Hey Scout! Good to hear from you - sorry your guy is playing up atm - I meant to ask you how things were going. Maybe you could start a thread? You are so good at helping out other people

Excerpt
I came to realize it is not at all in the talk, or in what is being said! It is all in my attitude when I say it and do it! I need to feel and be assertive and calm... . (almost like that dog guy on tv Caesar) wink. And I need to feel that I can say and do whatever the ___ he thinks or he may react or whatever... . It is only when he starts to freak out I need to disengage and calmly say, we can continue talking about this when you have calmed down... . Until then I will do something else... .

What you said here Scout is spot on. I think I may have been using the tools with my mind being more about him rather then using them for my benefit too.

Arabella   always a pleasure.

Excerpt
1) Why did you tell him you didn't feel good about the previous night? What reaction were you hoping for or expecting? I realize it was the truth, but I also know that you knew you were going to get a negative response - so why did you respond the way you did? It was the truth, and you shouldn't edit for someone else's benefit, but sometimes taking care of ourselves means not putting things out there if we aren't prepared for the feedback. But you know this too. So now I'm curious as to what your motivation was.

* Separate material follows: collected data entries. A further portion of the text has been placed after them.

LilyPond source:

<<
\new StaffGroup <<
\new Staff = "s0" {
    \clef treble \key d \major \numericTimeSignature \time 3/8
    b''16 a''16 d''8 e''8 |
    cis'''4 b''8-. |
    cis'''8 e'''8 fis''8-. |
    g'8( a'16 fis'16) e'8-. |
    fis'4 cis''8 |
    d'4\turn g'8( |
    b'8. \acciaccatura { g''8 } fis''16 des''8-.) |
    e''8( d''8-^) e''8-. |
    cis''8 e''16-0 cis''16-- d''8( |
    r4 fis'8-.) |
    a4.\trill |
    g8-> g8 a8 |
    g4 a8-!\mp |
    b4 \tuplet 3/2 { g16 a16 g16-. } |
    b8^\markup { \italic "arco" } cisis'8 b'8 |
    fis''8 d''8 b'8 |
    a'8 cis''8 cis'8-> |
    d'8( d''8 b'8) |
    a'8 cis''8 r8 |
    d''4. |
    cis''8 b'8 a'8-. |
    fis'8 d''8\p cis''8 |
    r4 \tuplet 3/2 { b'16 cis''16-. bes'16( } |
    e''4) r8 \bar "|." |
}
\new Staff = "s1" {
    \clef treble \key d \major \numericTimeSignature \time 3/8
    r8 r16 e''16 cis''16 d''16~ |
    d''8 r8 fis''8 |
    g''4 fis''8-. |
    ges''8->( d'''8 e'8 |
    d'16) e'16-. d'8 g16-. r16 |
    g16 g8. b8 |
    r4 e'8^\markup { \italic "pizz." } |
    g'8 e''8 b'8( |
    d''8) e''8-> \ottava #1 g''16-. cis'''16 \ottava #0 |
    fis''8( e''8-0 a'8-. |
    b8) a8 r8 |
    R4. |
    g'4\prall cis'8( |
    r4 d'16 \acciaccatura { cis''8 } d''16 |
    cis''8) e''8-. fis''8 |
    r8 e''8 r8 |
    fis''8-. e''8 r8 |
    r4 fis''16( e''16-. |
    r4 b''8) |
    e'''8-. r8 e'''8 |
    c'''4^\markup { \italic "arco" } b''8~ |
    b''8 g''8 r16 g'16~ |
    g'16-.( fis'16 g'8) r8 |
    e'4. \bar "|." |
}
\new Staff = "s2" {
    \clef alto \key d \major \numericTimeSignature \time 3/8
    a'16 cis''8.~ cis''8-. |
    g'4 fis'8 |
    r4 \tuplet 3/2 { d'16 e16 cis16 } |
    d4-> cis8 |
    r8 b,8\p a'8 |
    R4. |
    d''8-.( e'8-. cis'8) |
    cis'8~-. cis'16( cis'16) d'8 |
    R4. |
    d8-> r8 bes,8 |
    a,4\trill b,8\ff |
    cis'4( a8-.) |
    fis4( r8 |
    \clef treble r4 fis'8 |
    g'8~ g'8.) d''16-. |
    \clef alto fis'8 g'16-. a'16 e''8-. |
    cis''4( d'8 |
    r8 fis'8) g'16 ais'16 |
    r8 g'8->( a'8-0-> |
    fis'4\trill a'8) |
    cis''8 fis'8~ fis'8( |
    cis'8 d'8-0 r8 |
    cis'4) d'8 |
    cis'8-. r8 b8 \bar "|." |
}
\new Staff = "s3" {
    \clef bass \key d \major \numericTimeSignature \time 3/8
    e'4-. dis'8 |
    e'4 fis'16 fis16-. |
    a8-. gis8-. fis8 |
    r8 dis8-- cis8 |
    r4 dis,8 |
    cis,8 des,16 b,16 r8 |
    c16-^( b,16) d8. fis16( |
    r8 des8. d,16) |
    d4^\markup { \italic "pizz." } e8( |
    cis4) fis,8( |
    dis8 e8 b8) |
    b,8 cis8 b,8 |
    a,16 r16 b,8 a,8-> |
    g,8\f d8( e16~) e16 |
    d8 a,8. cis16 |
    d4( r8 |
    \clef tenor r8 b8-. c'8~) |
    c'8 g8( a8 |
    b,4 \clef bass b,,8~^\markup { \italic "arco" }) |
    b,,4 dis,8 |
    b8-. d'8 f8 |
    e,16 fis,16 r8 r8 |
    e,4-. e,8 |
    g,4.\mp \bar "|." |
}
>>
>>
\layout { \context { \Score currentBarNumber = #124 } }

Now this is a mystery to me too... . I knew full well what would happen if I raised this at this time. I spent the evening carefully avoiding doing this only to fall at the last hurdle when my hand was on the door handle to leave in the morning. I think my reasons were that he is very perceptive when I say I am ok when I am clearly not. This in itself tends to esculate things to an even higher level of disreglation as then I am "hiding" things in his mind. I think in hindsight that was the main reason why I answered that I was upset about last night. Lesser of two evils. Also it was my truth and it was busting to come out.

Excerpt
You are owning the reasons for not talking to him rather than blaming your silence on him. I think that could help defuse the situation in the future perhaps?

This is so true - more about my reasons and less about him...

So the update is that I had the job interview that went well. I felt tired tonight and decided not to persue my usual Tuesday night visit. I spoke to him on the phone instead. This time this was for him AND for me.

I doubt we will see each other until the end of the week due to plans. I have also made plans for 3 nights this week with my friends. Something I have been reluctant to do before for some kind of co-dependant/fear/eggshells reason.

I think the trigger for this change attitude has been dealing with my flat/job issues and also my ex has found himself a nice g/f which made me feel much more than I expected. Wierdly instead of becoming MORE desperate around my b/f it seems to have done the opposite. I dont understand why that is -. Anyway, it may not last but it feels better to be thinking about myself more today even if some of the reasons why have been a bit emotionally challenging for me.